▸ **TEXT EXCERPT**:
Editor’s Note: This is the second in a series about how UCC’s school shooting was covered in local media. This piece focuses on photography and photojournalist Michael Sullivan of The News-Review.
Susan Sontag, author and filmmaker, once said, “All photographs are memento mori. To take a photograph is to participate in another person’s (or thing’s) mortality, vulnerability, mutability. Precisely by slicing out this moment and freezing it, all photographs testify to time’s relentless melt.”
In the media arena, photojournalists are storytellers in their own right, conveying emotion, freezing moments in history that may last for centuries. As they capture events and situations one picture at a time, nothing seems hidden, as many celebrities can attest to.
When the media circus came to town Oct. 1, the day of the school shooting, the community was not only inundated with reporters and their microphones, but also with photographers and their cameras. The images that came from that month are still burned into our minds, and questions are still being raised as to why some of these photos were published. After I saw the images of campus on Oct. 1, I shut down and stayed away from media for days even though I’m a journalist.
Pictures are indeed worth a thousand words. Our emotional reaction to images is almost instantaneous while words create a more delayed response. Recently, E.A. Holmes and A. Mathews at the University of Oxford confirmed “that imagery does indeed evoke greater emotional responses than verbal representation.”
Photographer Michael Sullivan, who works for the local newspaper The News-Review, provided many of the unforgettable images of Oct. 1 that accompanied stories by reporters Ian Campbell and Troy Byrnelson.
“I feel I have the same responsibilities and objectives as the writers in the newsroom,” Sullivan said. “We may work with different tools, but we’re both trying to tell the story of what happened at any given event.”
That story was so traumatic that it raised many questions and emotions regarding reporting of trauma, but do we stop to think how things looked through the eyes of those who captured the images? Have we considered what history would be like without the iconic images from D-Day that froze those moments of triumph and loss? What about the other visuals backing historical events? For example, we still associate Tiananmen Square with the photograph of the student in front of the tanks, and we continue to be touched by the romanticism of returning soldiers thanks to Eisenstaedt’s captured WWII moment of the American sailor kissing a woman in Times Square.

▸ **SUPPLIED RECORDS**:
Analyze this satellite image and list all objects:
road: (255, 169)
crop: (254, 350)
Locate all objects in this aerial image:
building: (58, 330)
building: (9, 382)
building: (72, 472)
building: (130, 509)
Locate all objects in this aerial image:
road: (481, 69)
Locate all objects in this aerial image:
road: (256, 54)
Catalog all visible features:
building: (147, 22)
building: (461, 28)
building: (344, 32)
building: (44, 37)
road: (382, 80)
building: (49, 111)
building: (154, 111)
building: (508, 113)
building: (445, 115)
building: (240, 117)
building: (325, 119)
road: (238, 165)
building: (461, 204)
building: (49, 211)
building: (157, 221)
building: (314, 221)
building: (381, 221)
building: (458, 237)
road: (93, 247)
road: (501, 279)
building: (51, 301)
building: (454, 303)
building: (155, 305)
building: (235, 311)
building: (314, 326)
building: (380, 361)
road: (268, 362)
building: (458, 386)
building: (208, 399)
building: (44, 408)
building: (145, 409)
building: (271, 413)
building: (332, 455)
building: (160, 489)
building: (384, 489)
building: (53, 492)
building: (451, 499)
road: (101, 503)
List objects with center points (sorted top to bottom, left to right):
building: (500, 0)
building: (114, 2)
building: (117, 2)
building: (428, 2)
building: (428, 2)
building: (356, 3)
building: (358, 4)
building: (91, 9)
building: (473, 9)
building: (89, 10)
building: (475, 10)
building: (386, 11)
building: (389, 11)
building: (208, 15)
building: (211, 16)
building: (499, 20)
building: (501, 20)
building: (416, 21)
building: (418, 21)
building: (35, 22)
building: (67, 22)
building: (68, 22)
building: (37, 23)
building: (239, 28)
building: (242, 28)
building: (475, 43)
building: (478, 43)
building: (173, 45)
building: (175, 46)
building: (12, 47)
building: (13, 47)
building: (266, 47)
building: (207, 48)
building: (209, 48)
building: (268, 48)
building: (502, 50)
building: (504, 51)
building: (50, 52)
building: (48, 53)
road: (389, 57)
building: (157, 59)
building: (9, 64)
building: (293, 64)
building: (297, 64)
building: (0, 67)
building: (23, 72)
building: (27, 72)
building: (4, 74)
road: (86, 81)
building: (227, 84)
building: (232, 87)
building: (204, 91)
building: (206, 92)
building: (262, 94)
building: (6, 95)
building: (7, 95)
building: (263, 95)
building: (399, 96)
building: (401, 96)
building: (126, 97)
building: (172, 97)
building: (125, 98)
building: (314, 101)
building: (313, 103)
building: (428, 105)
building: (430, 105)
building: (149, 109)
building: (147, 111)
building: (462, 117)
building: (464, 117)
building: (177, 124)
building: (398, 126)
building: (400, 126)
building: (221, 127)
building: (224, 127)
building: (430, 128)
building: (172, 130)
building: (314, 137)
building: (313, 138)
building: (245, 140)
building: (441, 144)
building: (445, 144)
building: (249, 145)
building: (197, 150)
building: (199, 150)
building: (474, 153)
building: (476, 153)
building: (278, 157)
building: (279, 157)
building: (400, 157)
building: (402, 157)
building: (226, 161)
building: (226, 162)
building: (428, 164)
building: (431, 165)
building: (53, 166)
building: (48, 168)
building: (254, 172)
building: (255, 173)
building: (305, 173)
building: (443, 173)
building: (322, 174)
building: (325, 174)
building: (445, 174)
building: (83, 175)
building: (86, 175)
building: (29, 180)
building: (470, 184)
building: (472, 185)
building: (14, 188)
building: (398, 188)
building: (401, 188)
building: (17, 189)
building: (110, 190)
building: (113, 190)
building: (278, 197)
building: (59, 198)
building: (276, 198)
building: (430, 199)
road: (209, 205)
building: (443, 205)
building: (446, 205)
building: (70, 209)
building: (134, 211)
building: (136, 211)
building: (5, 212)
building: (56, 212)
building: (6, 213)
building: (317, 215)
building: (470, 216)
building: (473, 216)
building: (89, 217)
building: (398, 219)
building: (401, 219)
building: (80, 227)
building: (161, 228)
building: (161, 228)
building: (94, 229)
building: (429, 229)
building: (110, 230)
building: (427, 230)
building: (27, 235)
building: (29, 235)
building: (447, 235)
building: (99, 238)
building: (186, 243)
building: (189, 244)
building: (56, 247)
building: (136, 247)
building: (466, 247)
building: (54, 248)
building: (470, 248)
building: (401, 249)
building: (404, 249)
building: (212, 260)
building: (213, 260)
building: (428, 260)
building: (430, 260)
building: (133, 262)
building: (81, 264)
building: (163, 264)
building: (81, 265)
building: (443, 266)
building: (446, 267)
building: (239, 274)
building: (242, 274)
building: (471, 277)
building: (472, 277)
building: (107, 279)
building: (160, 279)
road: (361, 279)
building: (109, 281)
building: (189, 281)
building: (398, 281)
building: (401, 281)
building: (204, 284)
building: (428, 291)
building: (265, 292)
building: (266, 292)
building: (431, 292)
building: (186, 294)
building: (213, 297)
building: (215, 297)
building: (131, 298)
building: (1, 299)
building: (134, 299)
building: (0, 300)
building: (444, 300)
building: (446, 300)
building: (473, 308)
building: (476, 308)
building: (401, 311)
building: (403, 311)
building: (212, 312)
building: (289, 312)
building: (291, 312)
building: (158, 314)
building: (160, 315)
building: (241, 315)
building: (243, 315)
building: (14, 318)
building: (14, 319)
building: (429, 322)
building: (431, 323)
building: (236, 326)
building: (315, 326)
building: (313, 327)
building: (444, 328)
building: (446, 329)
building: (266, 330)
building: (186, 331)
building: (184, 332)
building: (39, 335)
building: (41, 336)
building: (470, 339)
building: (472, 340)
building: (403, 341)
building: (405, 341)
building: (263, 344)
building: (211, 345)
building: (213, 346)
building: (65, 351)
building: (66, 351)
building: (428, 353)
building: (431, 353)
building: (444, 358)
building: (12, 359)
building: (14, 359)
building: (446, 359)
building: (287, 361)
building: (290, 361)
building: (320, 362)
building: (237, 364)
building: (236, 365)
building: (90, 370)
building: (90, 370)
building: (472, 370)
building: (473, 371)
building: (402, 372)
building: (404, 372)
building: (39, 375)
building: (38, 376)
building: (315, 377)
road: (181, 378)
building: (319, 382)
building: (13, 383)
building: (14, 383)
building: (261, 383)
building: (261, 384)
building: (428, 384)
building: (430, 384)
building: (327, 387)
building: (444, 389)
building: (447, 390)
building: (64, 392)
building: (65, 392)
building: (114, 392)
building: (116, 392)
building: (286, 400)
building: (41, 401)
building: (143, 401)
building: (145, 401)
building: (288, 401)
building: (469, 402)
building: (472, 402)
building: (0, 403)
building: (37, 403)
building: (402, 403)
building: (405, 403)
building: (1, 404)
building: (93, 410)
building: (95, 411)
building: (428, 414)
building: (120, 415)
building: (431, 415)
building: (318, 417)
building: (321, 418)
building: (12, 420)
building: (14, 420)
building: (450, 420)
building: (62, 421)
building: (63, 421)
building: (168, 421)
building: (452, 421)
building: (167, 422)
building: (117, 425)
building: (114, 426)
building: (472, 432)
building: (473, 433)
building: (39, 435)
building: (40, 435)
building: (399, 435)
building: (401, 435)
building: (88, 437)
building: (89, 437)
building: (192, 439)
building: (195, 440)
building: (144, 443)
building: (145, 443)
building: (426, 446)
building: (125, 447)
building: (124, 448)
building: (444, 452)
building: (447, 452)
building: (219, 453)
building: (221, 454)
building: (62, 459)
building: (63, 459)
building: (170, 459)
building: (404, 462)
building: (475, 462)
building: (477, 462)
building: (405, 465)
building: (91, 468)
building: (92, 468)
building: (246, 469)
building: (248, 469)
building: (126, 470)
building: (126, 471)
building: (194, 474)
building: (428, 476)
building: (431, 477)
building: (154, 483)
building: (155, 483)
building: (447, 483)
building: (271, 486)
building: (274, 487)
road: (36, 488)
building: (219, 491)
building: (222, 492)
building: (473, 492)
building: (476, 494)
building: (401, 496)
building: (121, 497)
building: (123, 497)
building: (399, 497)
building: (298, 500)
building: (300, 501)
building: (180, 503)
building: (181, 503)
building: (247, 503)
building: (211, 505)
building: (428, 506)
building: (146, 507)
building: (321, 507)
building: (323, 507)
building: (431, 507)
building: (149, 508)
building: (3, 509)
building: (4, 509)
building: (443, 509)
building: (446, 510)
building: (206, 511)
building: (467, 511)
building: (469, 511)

▸ **EXERCISE REQUIREMENTS**:
a. List every person the article on photographing the UCC shooting names, giving each name as it appears in the article.
b. Retype the passage of the UCC shooting article starting with "That story was" and going on through "in Times Square.".

▸ **ANSWERS FOR THE TASKS**:
a.
Susan Sontag
Michael Sullivan
E.A. Holmes
A. Mathews
Ian Campbell
Troy Byrnelson
Eisenstaedt

b.
That story was so traumatic that it raised many questions and emotions regarding reporting of trauma, but do we stop to think how things looked through the eyes of those who captured the images? Have we considered what history would be like without the iconic images from D-Day that froze those moments of triumph and loss? What about the other visuals backing historical events? For example, we still associate Tiananmen Square with the photograph of the student in front of the tanks, and we continue to be touched by the romanticism of returning soldiers thanks to Eisenstaedt’s captured WWII moment of the American sailor kissing a woman in Times Square.